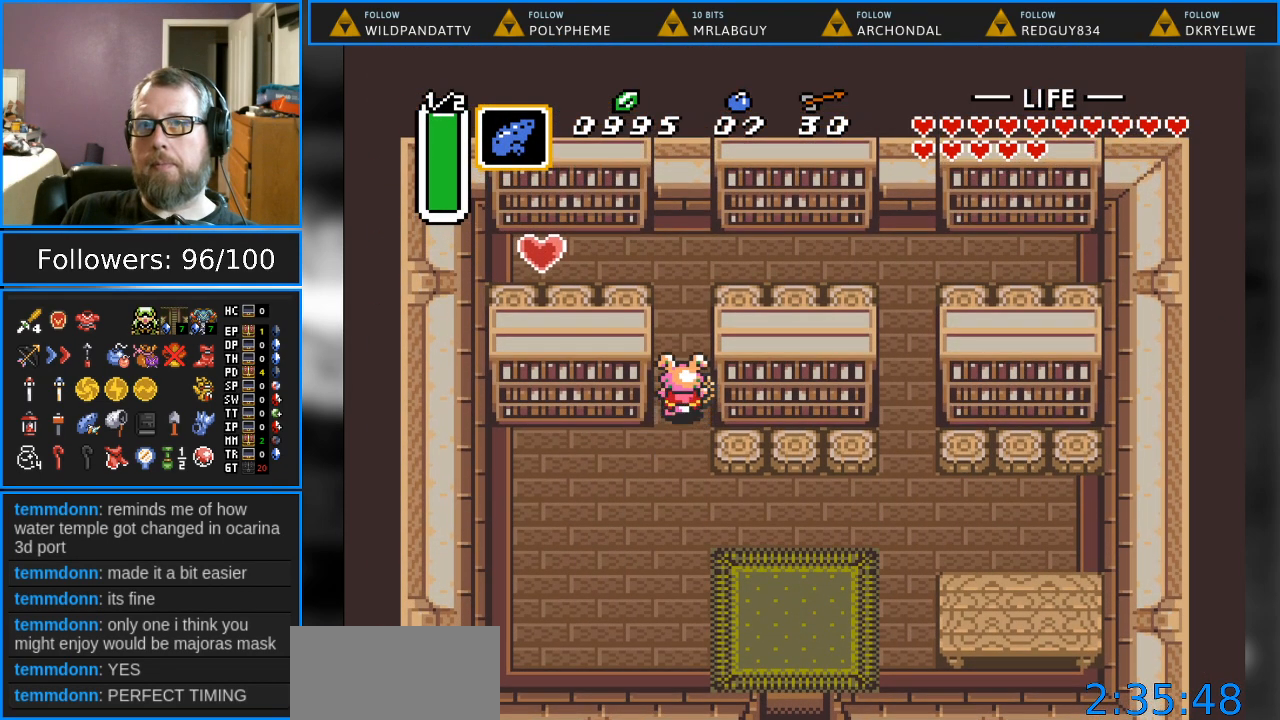
{"buttons": ["DPAD_LEFT"], "events": [[450, "DPAD_LEFT", "down"], [500, "DPAD_UP", "up"]]}
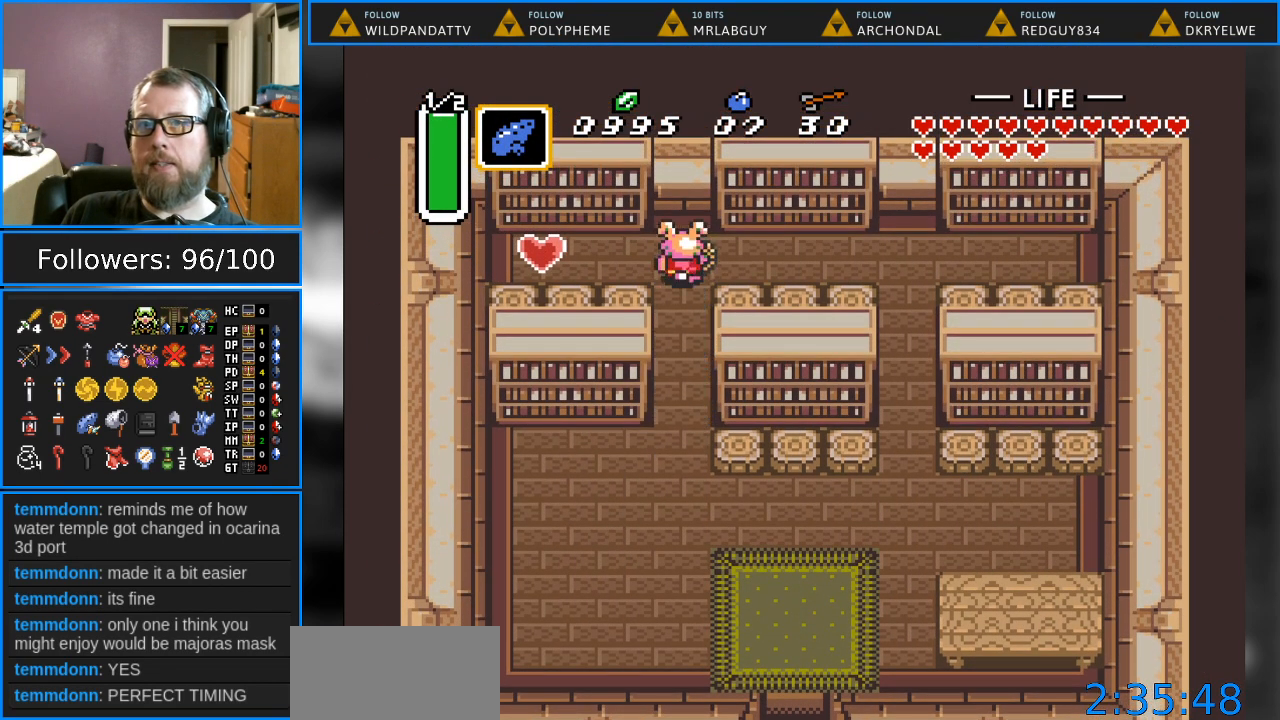
{"buttons": ["DPAD_LEFT"], "events": []}
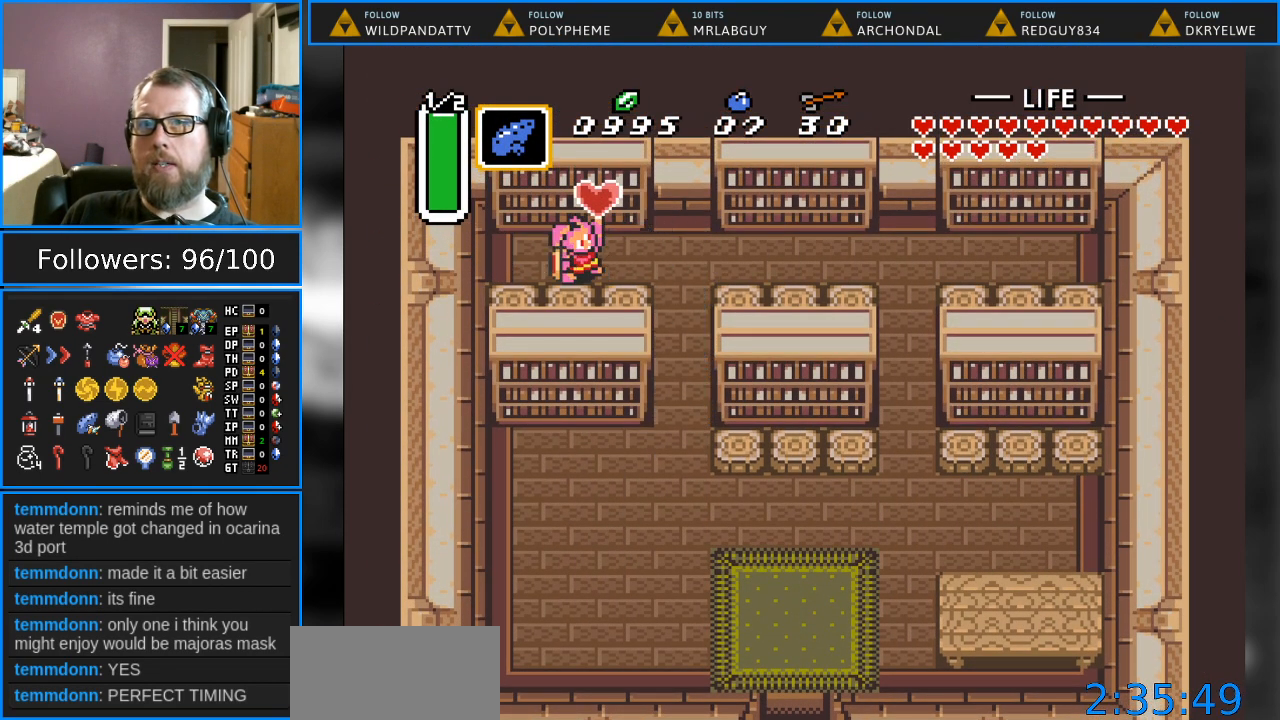
{"buttons": ["DPAD_RIGHT"], "events": [[83, "DPAD_LEFT", "up"], [467, "DPAD_RIGHT", "down"]]}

▶ [THE PROBLEM] Your reply should consist of the data, transcribed exactly, and should hold no pictures.

▶ [ANSWER SPACE]
{"buttons": ["DPAD_LEFT"], "events": [[450, "DPAD_LEFT", "down"], [500, "DPAD_UP", "up"]]}
{"buttons": ["DPAD_LEFT"], "events": []}
{"buttons": ["DPAD_RIGHT"], "events": [[83, "DPAD_LEFT", "up"], [467, "DPAD_RIGHT", "down"]]}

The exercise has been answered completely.